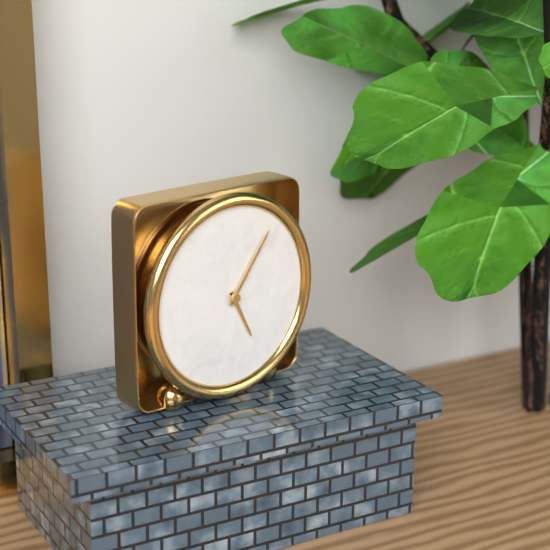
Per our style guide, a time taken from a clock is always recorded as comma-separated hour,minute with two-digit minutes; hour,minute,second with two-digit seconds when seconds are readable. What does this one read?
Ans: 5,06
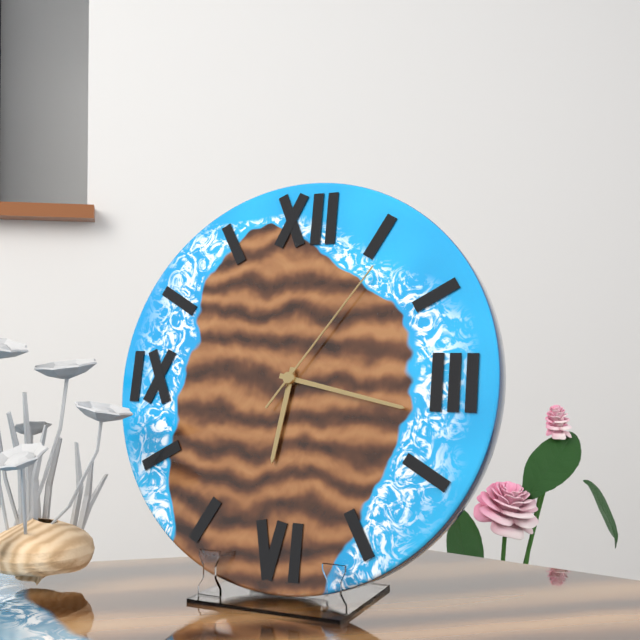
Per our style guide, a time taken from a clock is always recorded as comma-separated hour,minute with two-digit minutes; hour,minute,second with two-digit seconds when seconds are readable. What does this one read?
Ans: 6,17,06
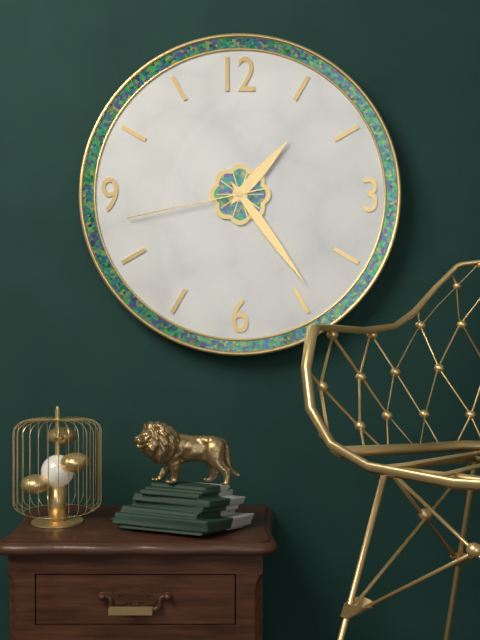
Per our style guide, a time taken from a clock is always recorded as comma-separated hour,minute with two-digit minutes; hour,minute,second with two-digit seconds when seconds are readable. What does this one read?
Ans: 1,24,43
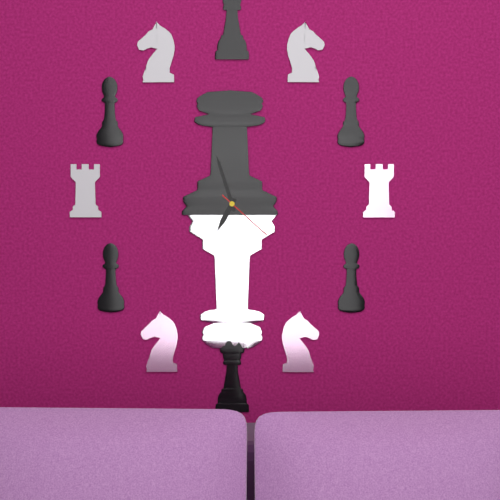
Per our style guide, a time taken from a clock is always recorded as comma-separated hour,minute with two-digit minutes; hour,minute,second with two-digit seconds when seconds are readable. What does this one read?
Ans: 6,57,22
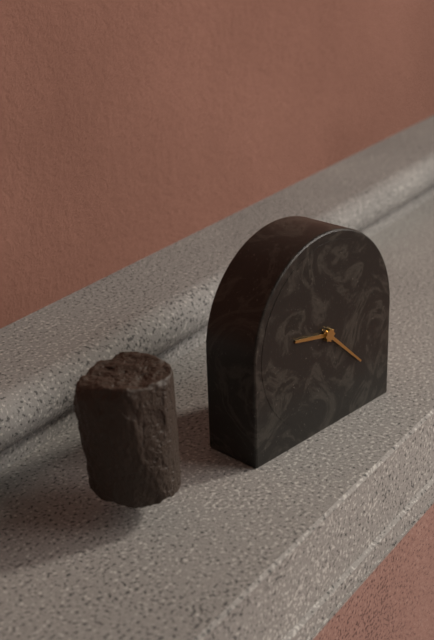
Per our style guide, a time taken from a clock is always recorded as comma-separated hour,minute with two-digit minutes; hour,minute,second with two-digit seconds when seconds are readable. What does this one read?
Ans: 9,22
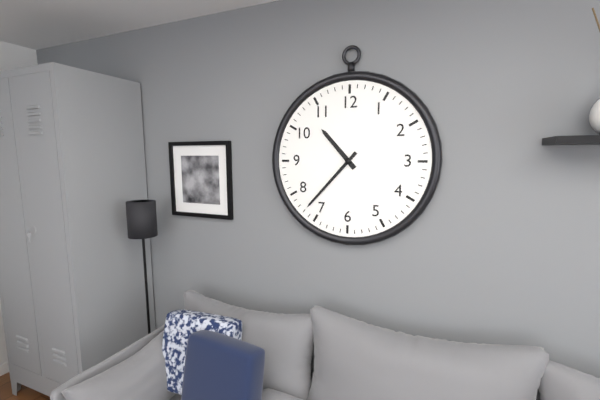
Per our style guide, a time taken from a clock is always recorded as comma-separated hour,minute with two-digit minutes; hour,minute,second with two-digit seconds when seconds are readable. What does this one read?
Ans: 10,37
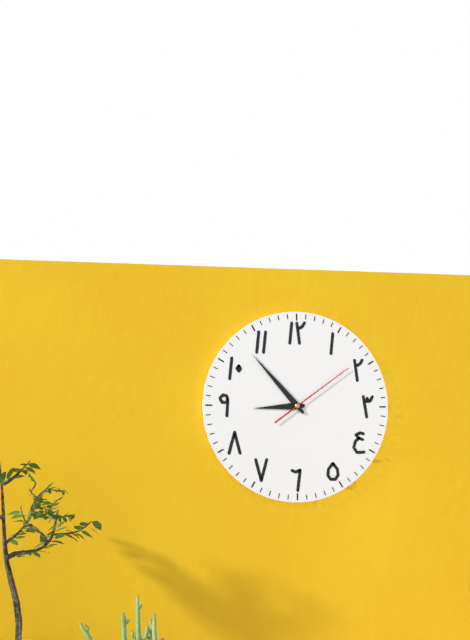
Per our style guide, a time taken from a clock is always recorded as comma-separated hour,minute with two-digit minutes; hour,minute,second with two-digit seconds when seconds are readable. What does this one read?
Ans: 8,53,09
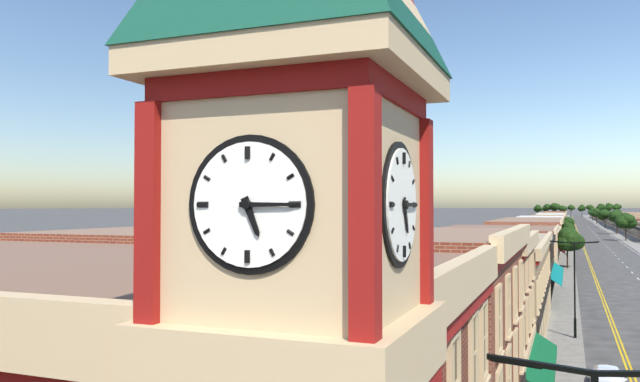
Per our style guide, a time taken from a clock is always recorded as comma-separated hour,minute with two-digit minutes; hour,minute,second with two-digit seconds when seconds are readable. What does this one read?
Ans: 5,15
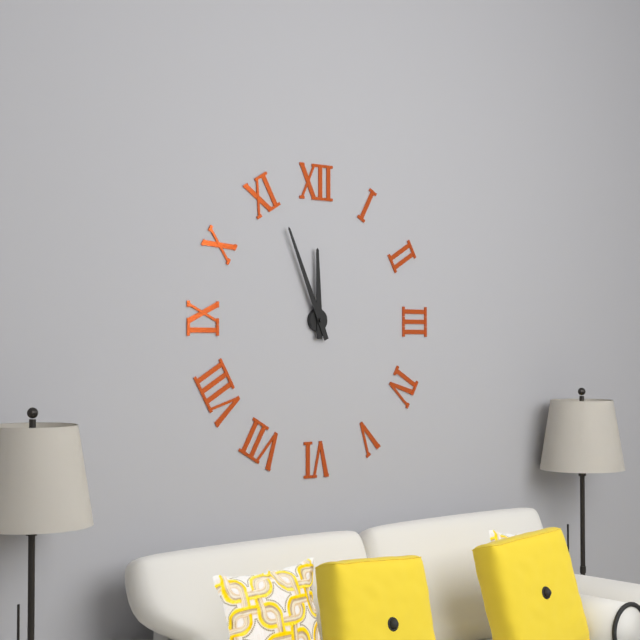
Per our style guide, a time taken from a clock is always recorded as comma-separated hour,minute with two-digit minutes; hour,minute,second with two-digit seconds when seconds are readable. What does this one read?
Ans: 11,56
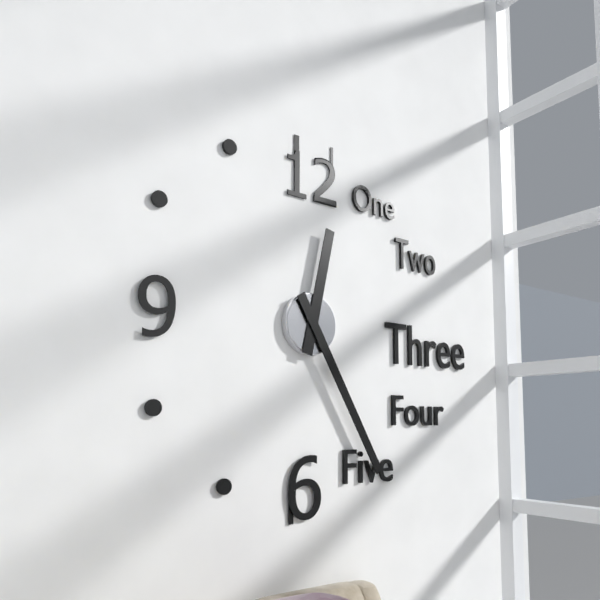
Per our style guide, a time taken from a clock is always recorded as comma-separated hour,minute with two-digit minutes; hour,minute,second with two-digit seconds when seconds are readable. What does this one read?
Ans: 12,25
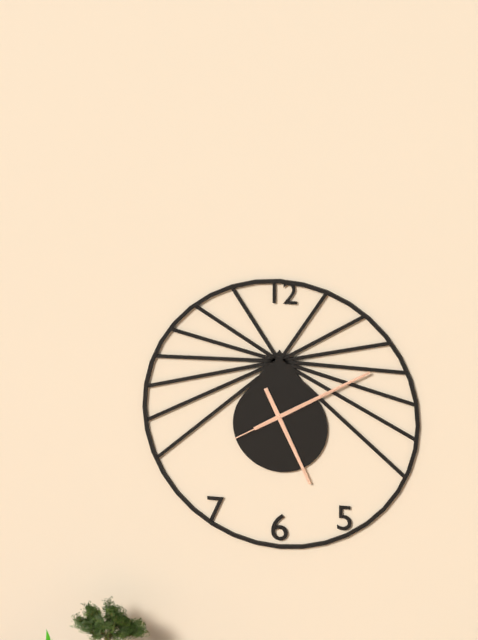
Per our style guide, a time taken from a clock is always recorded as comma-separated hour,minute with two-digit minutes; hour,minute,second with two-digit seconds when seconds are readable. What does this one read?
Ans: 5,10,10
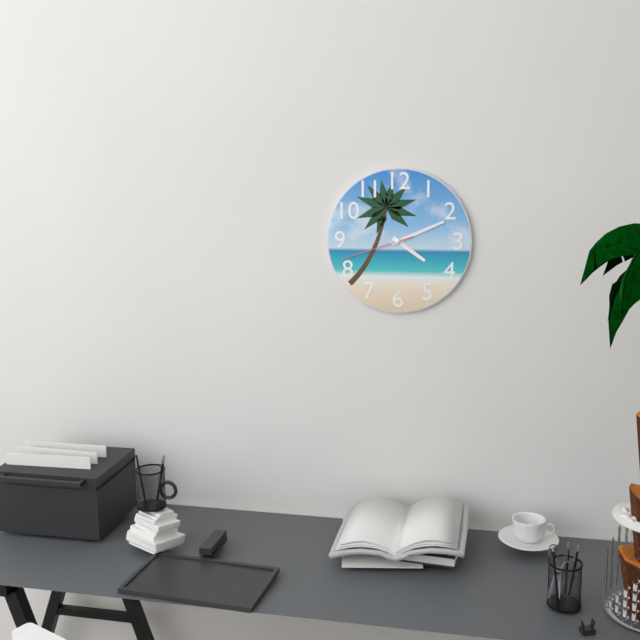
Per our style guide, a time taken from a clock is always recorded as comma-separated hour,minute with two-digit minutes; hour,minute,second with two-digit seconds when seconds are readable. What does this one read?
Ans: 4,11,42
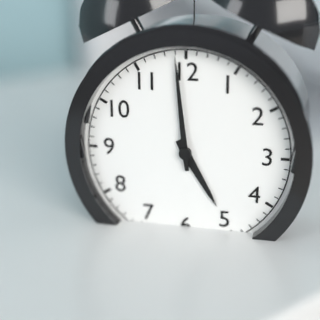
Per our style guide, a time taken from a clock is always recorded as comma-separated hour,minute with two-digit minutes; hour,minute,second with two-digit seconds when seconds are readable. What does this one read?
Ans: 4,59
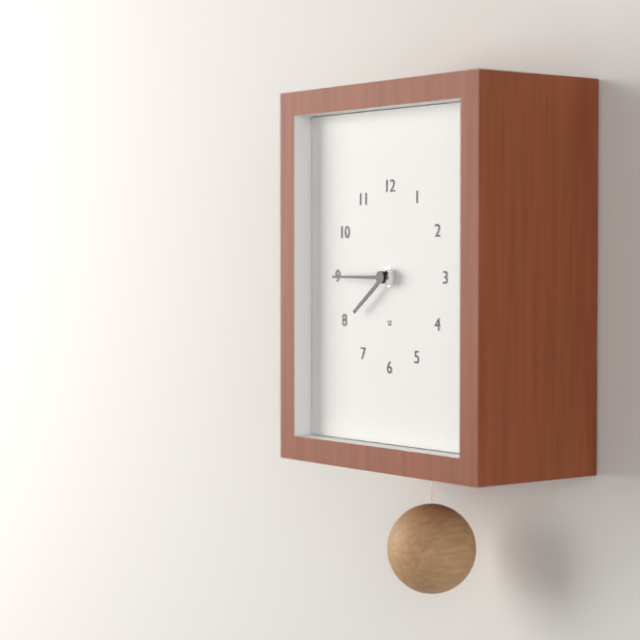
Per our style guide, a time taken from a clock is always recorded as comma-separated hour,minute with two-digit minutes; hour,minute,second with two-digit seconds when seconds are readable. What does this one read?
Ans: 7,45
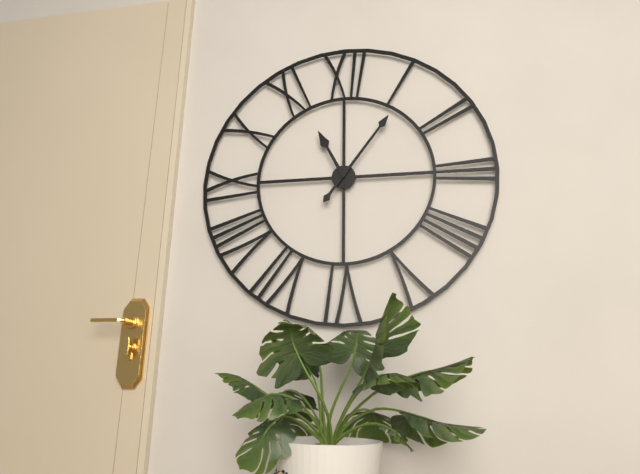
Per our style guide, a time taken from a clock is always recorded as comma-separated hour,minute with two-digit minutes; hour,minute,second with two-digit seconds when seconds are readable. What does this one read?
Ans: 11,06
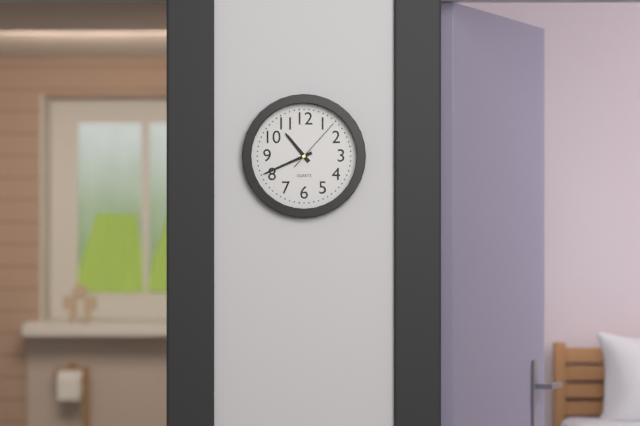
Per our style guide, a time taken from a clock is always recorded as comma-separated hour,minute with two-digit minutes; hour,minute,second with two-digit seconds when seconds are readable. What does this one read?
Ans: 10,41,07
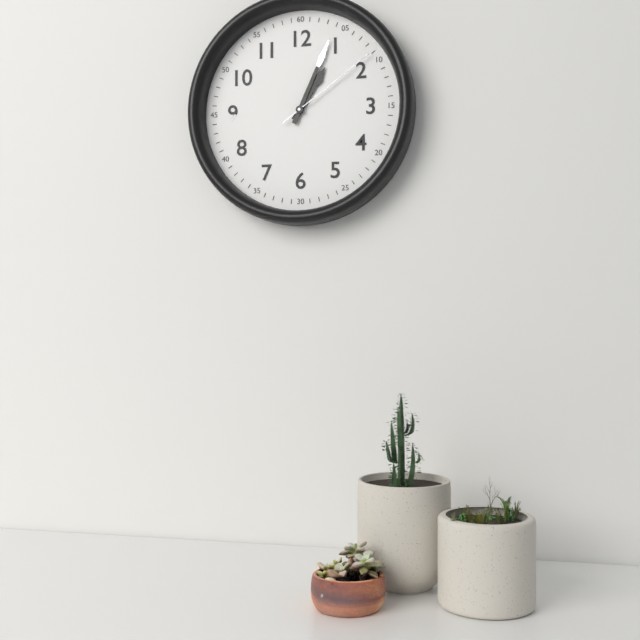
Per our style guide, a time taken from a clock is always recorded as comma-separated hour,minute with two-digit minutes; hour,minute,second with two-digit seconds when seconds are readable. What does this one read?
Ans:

************

* **CONSIGNES**:
Présente sous forme de tableau Markdown tout ce qui va du début des données jusqu'à la ligne contenant « Ans: 6,17,06 » incluse, avec une colonne « n° » pour le numéro de rang et une colonne « Ligne » pour le texte, sans les lignes vides. Laisse les images hors de la réponse.

* **RÉPONSE ATTENDUE**:
| n° | Ligne |
|---|---|
| 1 | Per our style guide, a time taken from a clock is always recorded as comma-separated hour,minute with two-digit minutes; hour,minute,second with two-digit seconds when seconds are readable. What does this one read? |
| 2 | Ans: 5,06 |
| 3 | Per our style guide, a time taken from a clock is always recorded as comma-separated hour,minute with two-digit minutes; hour,minute,second with two-digit seconds when seconds are readable. What does this one read? |
| 4 | Ans: 6,17,06 |